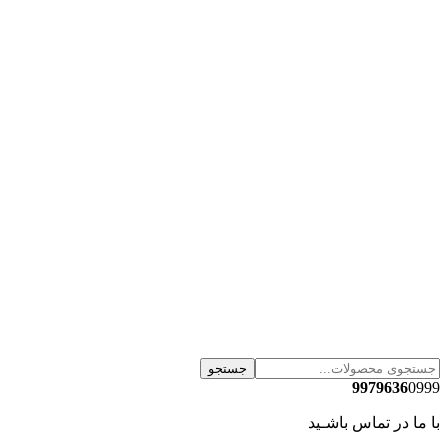
جستجو
9979636
0999
با ما در تماس باشـید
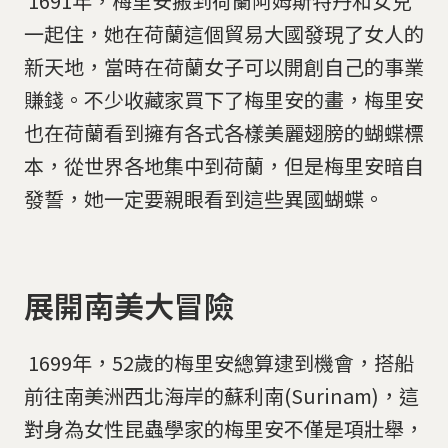
​​​​​​​​​​​​​​ 1691年，梅里安搬到荷蘭阿姆斯特丹和女兒
一起住，她在荷蘭這個貿易大國發現了女人的
新天地，當時在荷蘭女子可以開創自己的事業
賺錢。不少收藏家買下了梅里安的畫，梅里安
也在荷蘭看到擁有各式各樣美麗翅膀的蝴蝶標
本，從世界各地集中到荷蘭，但是梅里安暗自
發誓，她一定要親眼看到這些異國蝴蝶。
​​​​​​​​​​​​​​展開南美大冒險
​​​​​​​​​​​​​​ 1699年，52歲的梅里安總算逮到機會，搭船
前往南美洲西北海岸的蘇利南(Surinam)，這
對身為女性昆蟲學家的梅里安不僅是項壯舉，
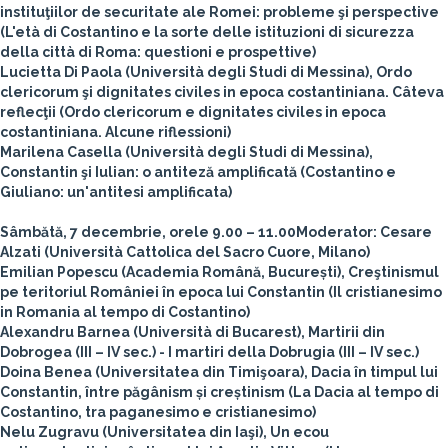
instituţiilor de securitate ale Romei: probleme şi perspective
(L'età di Costantino e la sorte delle istituzioni di sicurezza
della città di Roma: questioni e prospettive)
Lucietta Di Paola (Università degli Studi di Messina), Ordo
clericorum şi dignitates civiles in epoca costantiniana. Câteva
reflecţii (Ordo clericorum e dignitates civiles in epoca
costantiniana. Alcune riflessioni)
Marilena Casella (Università degli Studi di Messina),
Constantin şi Iulian: o antiteză amplificată (Costantino e
Giuliano: un'antitesi amplificata)
Sâmbătă, 7 decembrie, orele 9.00 – 11.00
Moderator: Cesare
Alzati (Università Cattolica del Sacro Cuore, Milano)
Emilian Popescu (Academia Română, București), Creştinismul
pe teritoriul României în epoca lui Constantin (Il cristianesimo
in Romania al tempo di Costantino)
Alexandru Barnea (Università di Bucarest), Martirii din
Dobrogea (III – IV sec.) - I martiri della Dobrugia (III – IV sec.)
Doina Benea (Universitatea din Timişoara), Dacia în timpul lui
Constantin, între păgânism și creștinism (La Dacia al tempo di
Costantino, tra paganesimo e cristianesimo)
Nelu Zugravu (Universitatea din Iaşi), Un ecou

++++

Print all the lines above exactly as they are, but without the pictures.

### Exercise result
جستجو
9979636
0999
با ما در تماس باشـید
​​​​​​​​​​​​​​ 1691年，梅里安搬到荷蘭阿姆斯特丹和女兒
一起住，她在荷蘭這個貿易大國發現了女人的
新天地，當時在荷蘭女子可以開創自己的事業
賺錢。不少收藏家買下了梅里安的畫，梅里安
也在荷蘭看到擁有各式各樣美麗翅膀的蝴蝶標
本，從世界各地集中到荷蘭，但是梅里安暗自
發誓，她一定要親眼看到這些異國蝴蝶。
​​​​​​​​​​​​​​展開南美大冒險
​​​​​​​​​​​​​​ 1699年，52歲的梅里安總算逮到機會，搭船
前往南美洲西北海岸的蘇利南(Surinam)，這
對身為女性昆蟲學家的梅里安不僅是項壯舉，
instituţiilor de securitate ale Romei: probleme şi perspective
(L'età di Costantino e la sorte delle istituzioni di sicurezza
della città di Roma: questioni e prospettive)
Lucietta Di Paola (Università degli Studi di Messina), Ordo
clericorum şi dignitates civiles in epoca costantiniana. Câteva
reflecţii (Ordo clericorum e dignitates civiles in epoca
costantiniana. Alcune riflessioni)
Marilena Casella (Università degli Studi di Messina),
Constantin şi Iulian: o antiteză amplificată (Costantino e
Giuliano: un'antitesi amplificata)
Sâmbătă, 7 decembrie, orele 9.00 – 11.00
Moderator: Cesare
Alzati (Università Cattolica del Sacro Cuore, Milano)
Emilian Popescu (Academia Română, București), Creştinismul
pe teritoriul României în epoca lui Constantin (Il cristianesimo
in Romania al tempo di Costantino)
Alexandru Barnea (Università di Bucarest), Martirii din
Dobrogea (III – IV sec.) - I martiri della Dobrugia (III – IV sec.)
Doina Benea (Universitatea din Timişoara), Dacia în timpul lui
Constantin, între păgânism și creștinism (La Dacia al tempo di
Costantino, tra paganesimo e cristianesimo)
Nelu Zugravu (Universitatea din Iaşi), Un ecou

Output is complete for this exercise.